Bug 847949

Summary: CVE-2012-3878 perl: "require" directive allows to load files from paths not stored in @INC
Product: Red Hat Enterprise Linux 7 Reporter: Stefan Cornelius <scorneli>
Component: perlAssignee: perl-maint-list
Status: CLOSED WONTFIX QA Contact: BaseOS QE - Apps <qe-baseos-apps>
Severity: low Docs Contact:
Priority: low    
Version: 7.0CC: carnil, ppisar
Target Milestone: rc   
Target Release: ---   
Hardware: All   
OS: Unspecified   
URL: http://www.nntp.perl.org/group/perl.perl5.porters/2012/07/msg189909.html
Whiteboard:
Fixed In Version: Doc Type: Bug Fix
Doc Text:
Story Points: ---
Clone Of: Environment:
Last Closed: 2014-06-03 10:26:14 UTC Type: Bug
Regression: --- Mount Type: ---
Documentation: --- CRM:
Verified Versions: Category: ---
oVirt Team: --- RHEL 7.3 requirements from Atomic Host:
Cloudforms Team: --- Target Upstream Version:
Embargoed:

Description Stefan Cornelius 2012-08-14 07:32:44 UTC 
It was discovered that the "require" directive allows to load files from paths not stored in @INC. If a Perl application allows users to specify arbitrary module names and an attacker can place a malicious file containing Perl code ending with .pm or .pmc on the local file system, he could exploit this behaviour to load and execute the malicious file.
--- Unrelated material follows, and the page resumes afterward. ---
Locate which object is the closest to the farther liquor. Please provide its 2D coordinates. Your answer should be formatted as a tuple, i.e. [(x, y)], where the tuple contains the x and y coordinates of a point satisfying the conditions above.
http://www.nntp.perl.org/group/perl.perl5.porters/2012/07/msg189909.html
http://perl5.git.perl.org/perl.git/shortlog/refs/heads/smoke-me/require
Comment 1 Stefan Cornelius 2012-08-14 07:33:31 UTC 
*** Bug 840895 has been marked as a duplicate of this bug. ***
Comment 2 Marcela Mašláňová 2012-08-14 13:22:02 UTC 
The new behaviour of require will be default in perl-5.16.x. It might be in perldelta, but it's not there yet. We might document it.
Comment 4 Petr Pisar 2013-10-30 12:10:00 UTC 
Upstream has never merged the change into blead and never released a perl version which would incorporate the change:

v5.18.1:
$ strace perl -e 'require ::tmp::foo' 2>&1 | grep foo
execve("/bin/perl", ["perl", "-e", "require ::tmp::foo"], [/* 20 vars */]) = 0
stat("/tmp/foo.pmc", 0x7fff5ec8e3d0)    = -1 ENOENT (No such file or directory)
stat("/tmp/foo.pm", 0x7fff5ec8e310)     = -1 ENOENT (No such file or directory)
write(2, "Can't locate /tmp/foo.pm in @INC"..., 252Can't locate /tmp/foo.pm in @INC (you may need to install the ::tmp::foo module) (@INC contains: /usr/local/lib64/perl5 /usr/local/share/perl5 /usr/lib64/perl5/vendor_perl /usr/share/perl5/vendor_perl /usr/lib64/perl5 /usr/share/perl5 .) at -e line 1.

v5.16.3:
# strace perl -e 'require ::tmp::foo' 2>&1 | grep foo
execve("/usr/bin/perl", ["perl", "-e", "require ::tmp::foo"], [/* 30 vars */]) = 0
stat("/tmp/foo.pmc", 0x7fff5749fbb0)    = -1 ENOENT (No such file or directory)
stat("/tmp/foo.pm", 0x7fff5749fb00)     = -1 ENOENT (No such file or directory)
write(2, "Can't locate /tmp/foo.pm in @INC"..., 204Can't locate /tmp/foo.pm in @INC (@INC contains: /usr/local/lib64/perl5 /usr/local/share/perl5 /usr/lib64/perl5/vendor_perl /usr/share/perl5/vendor_perl /usr/lib64/perl5 /usr/share/perl5 .) at -e line 1.

As you can see, the leading quad-dot still resolves to absolute path.

In my opinion, upstream put the resolution into dormant state.

Because the fix changes behavior, I cannot consider applying it into our distribution as a good resolution.
Comment 5 Petr Pisar 2014-06-03 10:26:14 UTC 
(In reply to Petr Pisar from comment #4)
> Because the fix changes behavior, I cannot consider applying it into our
> distribution as a good resolution.

If you want to see this change in a future major Red Hat Enterprise Linux release, please persuade upstream to accept this change first.